*Problem to work on*. Reproduce the entries below line by line, keeping every character, space and symbol unchanged.
____________________
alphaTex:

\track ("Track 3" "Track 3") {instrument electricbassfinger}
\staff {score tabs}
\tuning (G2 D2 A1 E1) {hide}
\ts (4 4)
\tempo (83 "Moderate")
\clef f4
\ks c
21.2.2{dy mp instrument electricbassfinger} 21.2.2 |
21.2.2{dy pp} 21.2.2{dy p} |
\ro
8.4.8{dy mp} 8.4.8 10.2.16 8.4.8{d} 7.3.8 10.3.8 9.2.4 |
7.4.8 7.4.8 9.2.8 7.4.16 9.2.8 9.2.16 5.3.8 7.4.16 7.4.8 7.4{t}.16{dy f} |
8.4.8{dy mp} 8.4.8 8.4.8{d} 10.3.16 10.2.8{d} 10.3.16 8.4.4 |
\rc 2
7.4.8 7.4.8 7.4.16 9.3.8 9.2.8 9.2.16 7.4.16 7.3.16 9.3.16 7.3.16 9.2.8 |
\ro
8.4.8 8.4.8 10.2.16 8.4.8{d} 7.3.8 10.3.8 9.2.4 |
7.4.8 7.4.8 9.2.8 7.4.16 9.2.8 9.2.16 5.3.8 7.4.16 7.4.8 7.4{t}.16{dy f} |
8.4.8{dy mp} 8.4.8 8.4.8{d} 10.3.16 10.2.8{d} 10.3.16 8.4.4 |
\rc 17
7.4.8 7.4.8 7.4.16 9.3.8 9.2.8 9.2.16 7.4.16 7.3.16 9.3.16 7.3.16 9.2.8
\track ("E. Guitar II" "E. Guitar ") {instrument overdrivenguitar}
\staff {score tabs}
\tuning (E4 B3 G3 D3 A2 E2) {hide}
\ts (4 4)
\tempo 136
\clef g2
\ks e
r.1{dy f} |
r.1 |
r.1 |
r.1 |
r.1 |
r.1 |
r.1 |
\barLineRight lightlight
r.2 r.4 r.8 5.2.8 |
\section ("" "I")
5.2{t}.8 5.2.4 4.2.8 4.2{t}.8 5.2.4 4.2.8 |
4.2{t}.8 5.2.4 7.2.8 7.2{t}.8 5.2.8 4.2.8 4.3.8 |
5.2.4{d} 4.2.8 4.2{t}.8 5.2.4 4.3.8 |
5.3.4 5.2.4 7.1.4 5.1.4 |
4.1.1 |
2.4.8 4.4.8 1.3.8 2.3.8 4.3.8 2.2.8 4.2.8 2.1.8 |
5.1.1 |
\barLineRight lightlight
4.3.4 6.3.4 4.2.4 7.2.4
____________________
*Complete answer*.
alphaTex:

\track ("Track 3" "Track 3") {instrument electricbassfinger}
\staff {score tabs}
\tuning (G2 D2 A1 E1) {hide}
\ts (4 4)
\tempo (83 "Moderate")
\clef f4
\ks c
21.2.2{dy mp instrument electricbassfinger} 21.2.2 |
21.2.2{dy pp} 21.2.2{dy p} |
\ro
8.4.8{dy mp} 8.4.8 10.2.16 8.4.8{d} 7.3.8 10.3.8 9.2.4 |
7.4.8 7.4.8 9.2.8 7.4.16 9.2.8 9.2.16 5.3.8 7.4.16 7.4.8 7.4{t}.16{dy f} |
8.4.8{dy mp} 8.4.8 8.4.8{d} 10.3.16 10.2.8{d} 10.3.16 8.4.4 |
\rc 2
7.4.8 7.4.8 7.4.16 9.3.8 9.2.8 9.2.16 7.4.16 7.3.16 9.3.16 7.3.16 9.2.8 |
\ro
8.4.8 8.4.8 10.2.16 8.4.8{d} 7.3.8 10.3.8 9.2.4 |
7.4.8 7.4.8 9.2.8 7.4.16 9.2.8 9.2.16 5.3.8 7.4.16 7.4.8 7.4{t}.16{dy f} |
8.4.8{dy mp} 8.4.8 8.4.8{d} 10.3.16 10.2.8{d} 10.3.16 8.4.4 |
\rc 17
7.4.8 7.4.8 7.4.16 9.3.8 9.2.8 9.2.16 7.4.16 7.3.16 9.3.16 7.3.16 9.2.8
\track ("E. Guitar II" "E. Guitar ") {instrument overdrivenguitar}
\staff {score tabs}
\tuning (E4 B3 G3 D3 A2 E2) {hide}
\ts (4 4)
\tempo 136
\clef g2
\ks e
r.1{dy f} |
r.1 |
r.1 |
r.1 |
r.1 |
r.1 |
r.1 |
\barLineRight lightlight
r.2 r.4 r.8 5.2.8 |
\section ("" "I")
5.2{t}.8 5.2.4 4.2.8 4.2{t}.8 5.2.4 4.2.8 |
4.2{t}.8 5.2.4 7.2.8 7.2{t}.8 5.2.8 4.2.8 4.3.8 |
5.2.4{d} 4.2.8 4.2{t}.8 5.2.4 4.3.8 |
5.3.4 5.2.4 7.1.4 5.1.4 |
4.1.1 |
2.4.8 4.4.8 1.3.8 2.3.8 4.3.8 2.2.8 4.2.8 2.1.8 |
5.1.1 |
\barLineRight lightlight
4.3.4 6.3.4 4.2.4 7.2.4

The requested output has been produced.